#### [Task goal]
Rewrite the records below, changing "slice percentages" to "slice shares" everywhere and keeping everything else the same. Omit the pictures from your answer.

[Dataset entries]
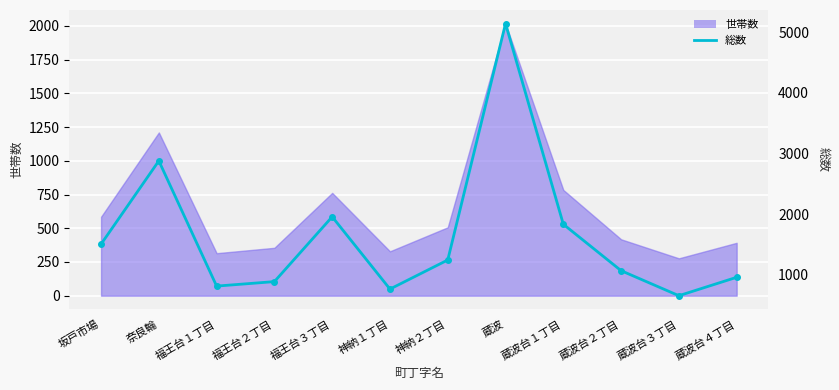

Approximately how many times larger is the value at 神納２丁目 compared to 福王台１丁目?

1.5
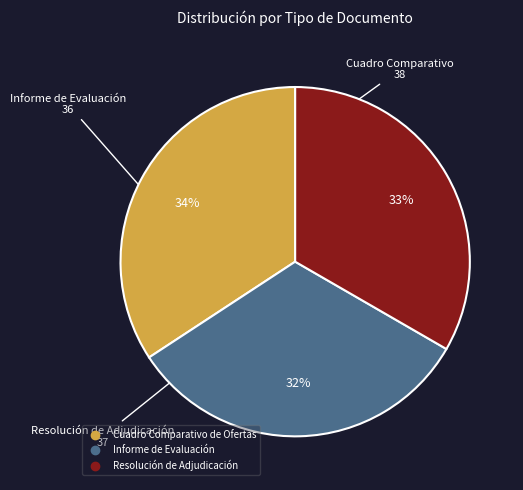

To the nearest percent, what is the difference between the largest and smallest slice percentages?

2%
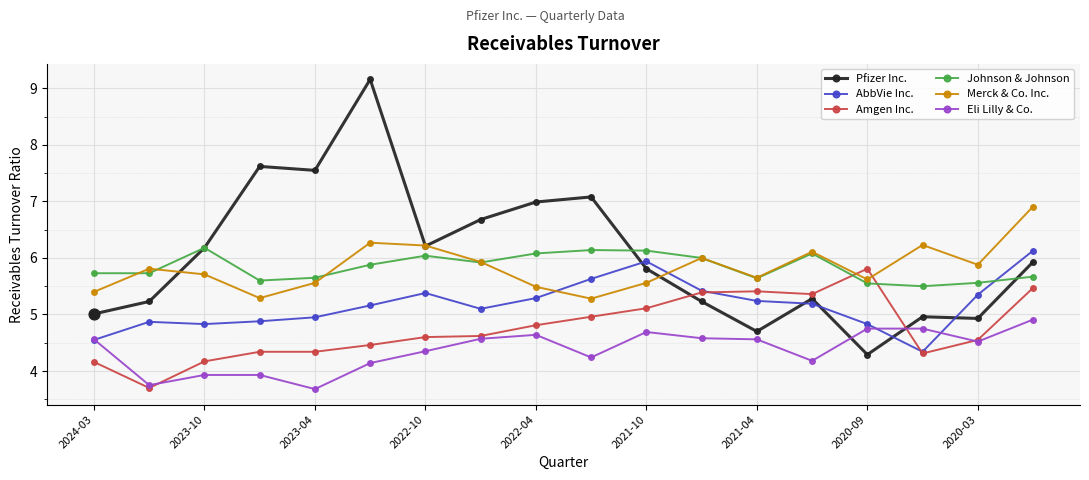

What are all the series names shown in the legend?

Pfizer Inc., AbbVie Inc., Amgen Inc., Johnson & Johnson, Merck & Co. Inc., Eli Lilly & Co.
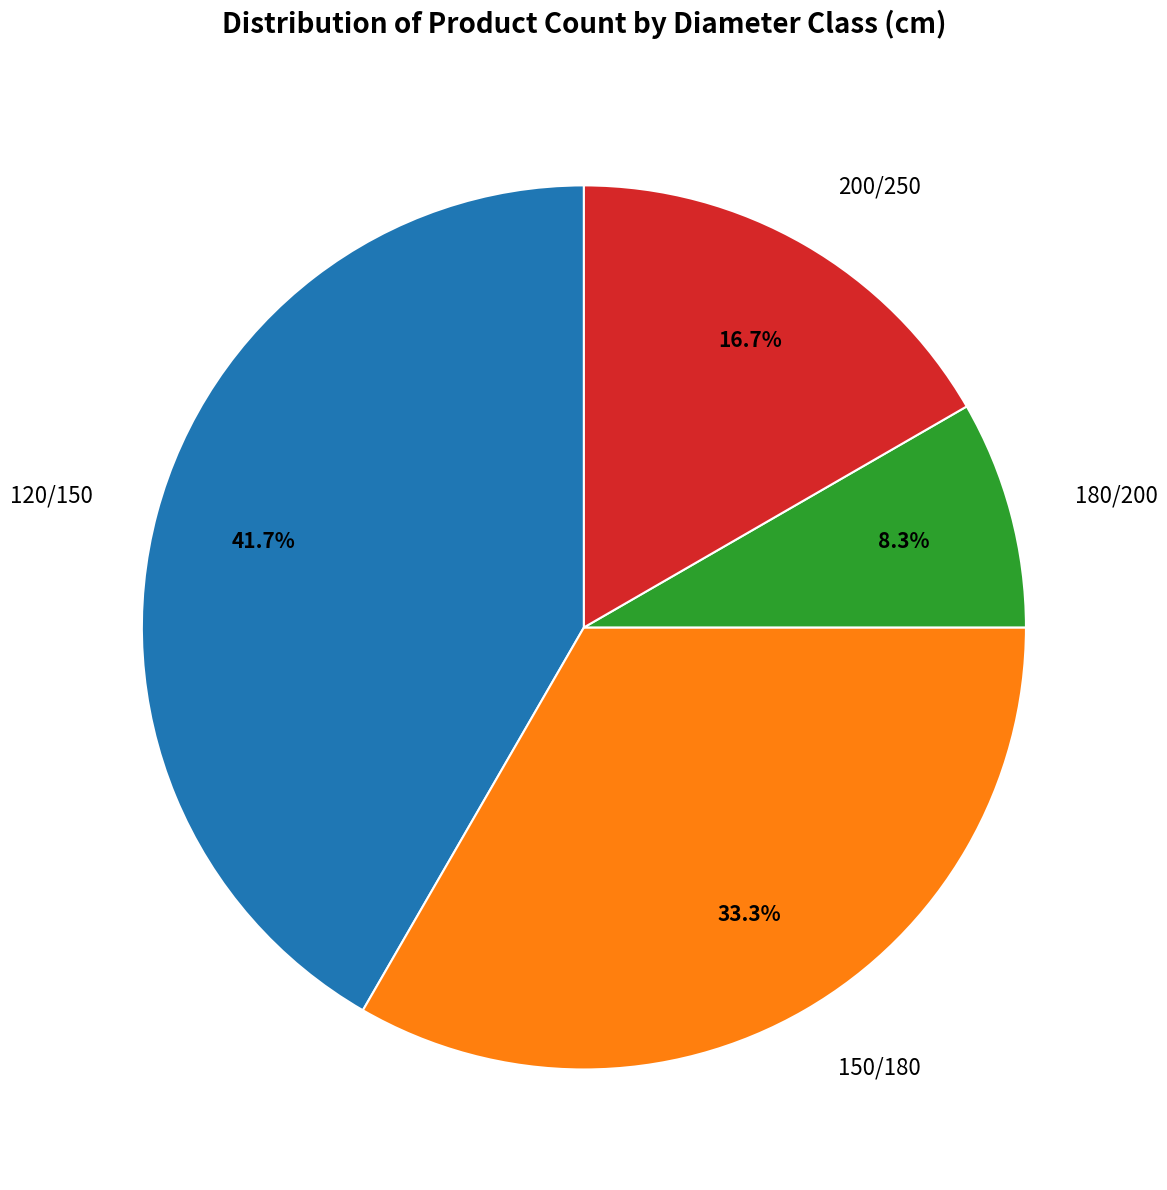

To the nearest percent, what is the difference between the largest and smallest slice percentages?

33%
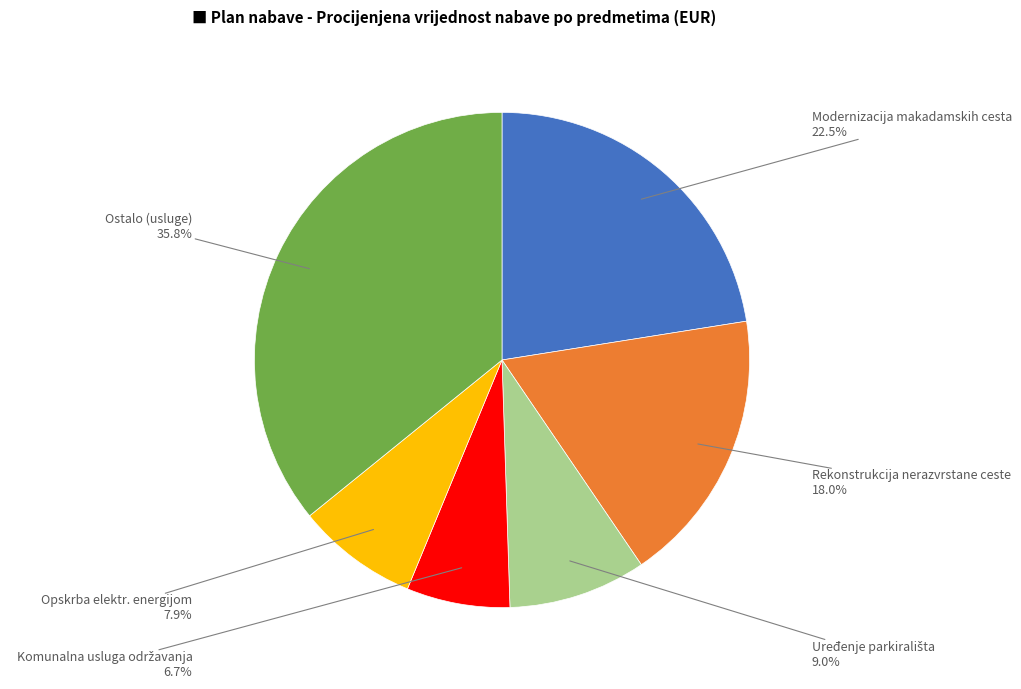

Is there any slice that represents more than half of the pie?

No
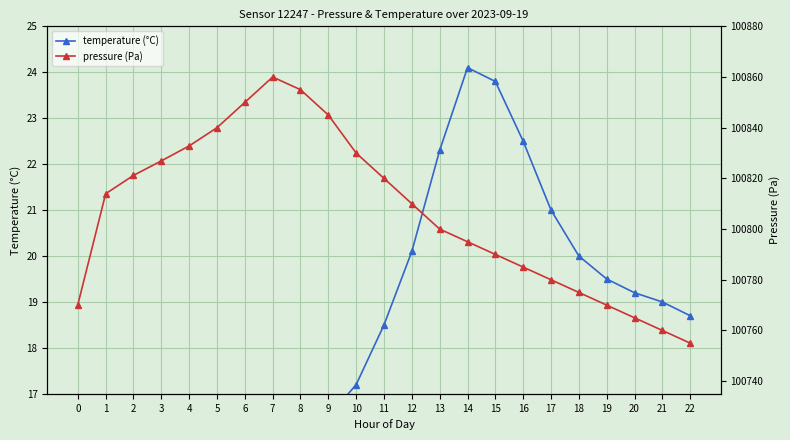

True or false: pressure (Pa) and temperature (°C) intersect in this chart.

False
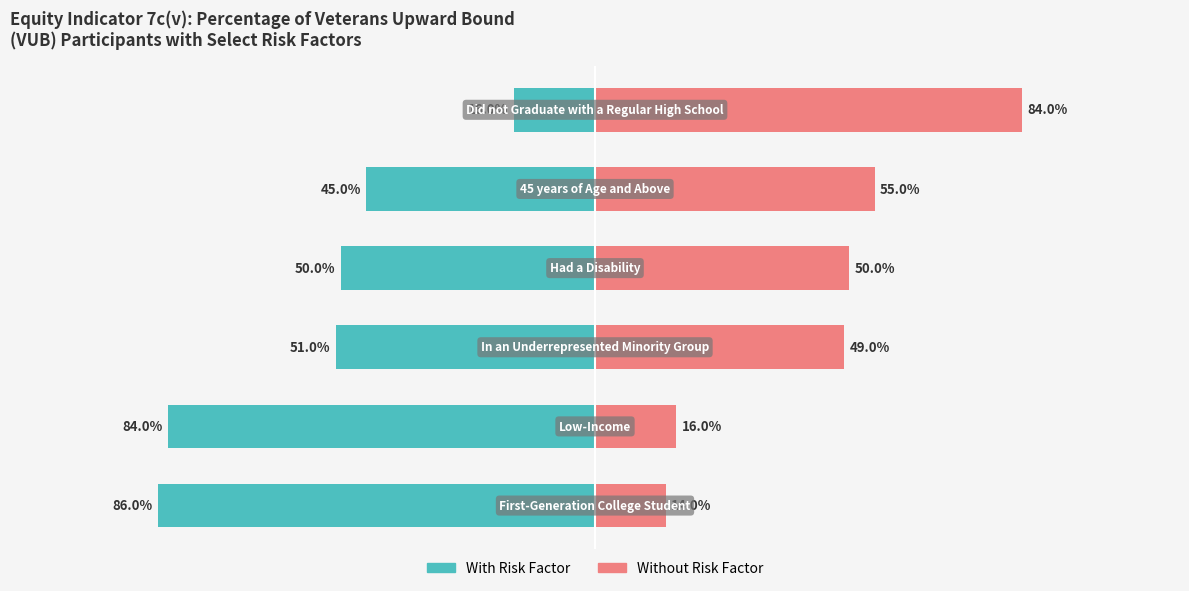

Which series changed the most between 4 and 5?

With Risk Factor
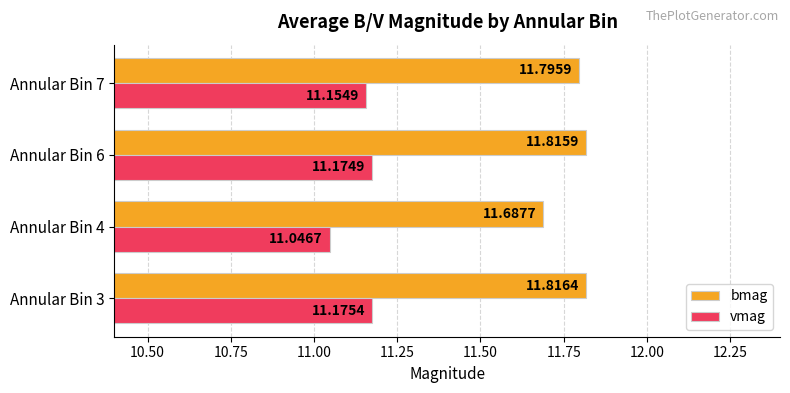

What is the sum of the bmag values at Annular Bin 3 and Annular Bin 4?

23.5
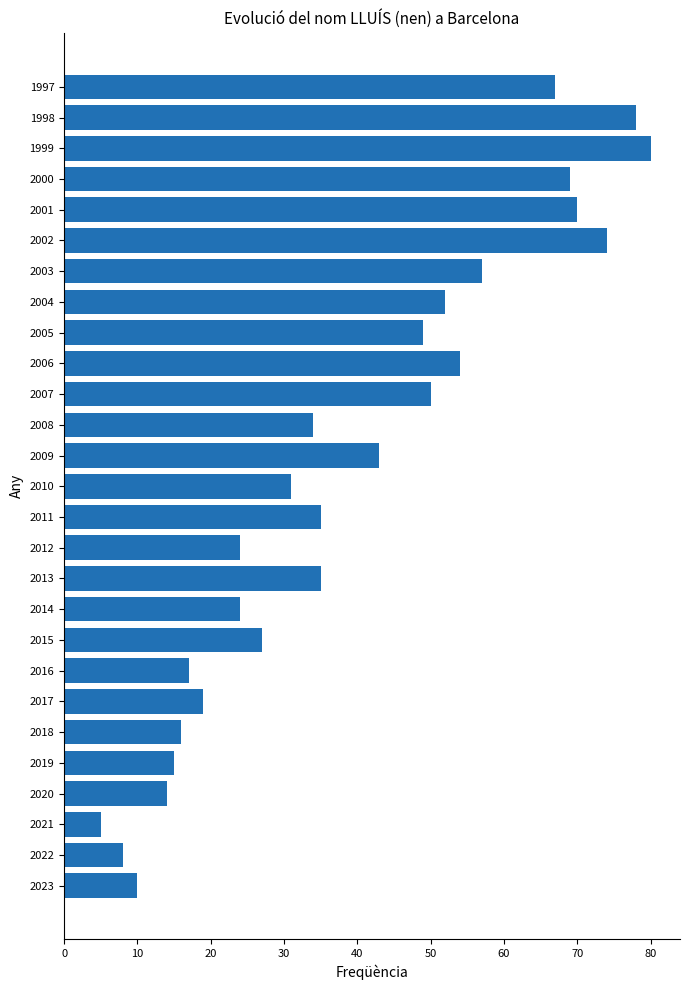

What is the sum of all values?

1057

#### [Result]
Approximately how many times larger is the value at 神納２丁目 compared to 福王台１丁目?

1.5

To the nearest percent, what is the difference between the largest and smallest slice shares?

2%

What are all the series names shown in the legend?

Pfizer Inc., AbbVie Inc., Amgen Inc., Johnson & Johnson, Merck & Co. Inc., Eli Lilly & Co.

To the nearest percent, what is the difference between the largest and smallest slice shares?

33%

Is there any slice that represents more than half of the pie?

No

True or false: pressure (Pa) and temperature (°C) intersect in this chart.

False

Which series changed the most between 4 and 5?

With Risk Factor

What is the sum of the bmag values at Annular Bin 3 and Annular Bin 4?

23.5

What is the sum of all values?

1057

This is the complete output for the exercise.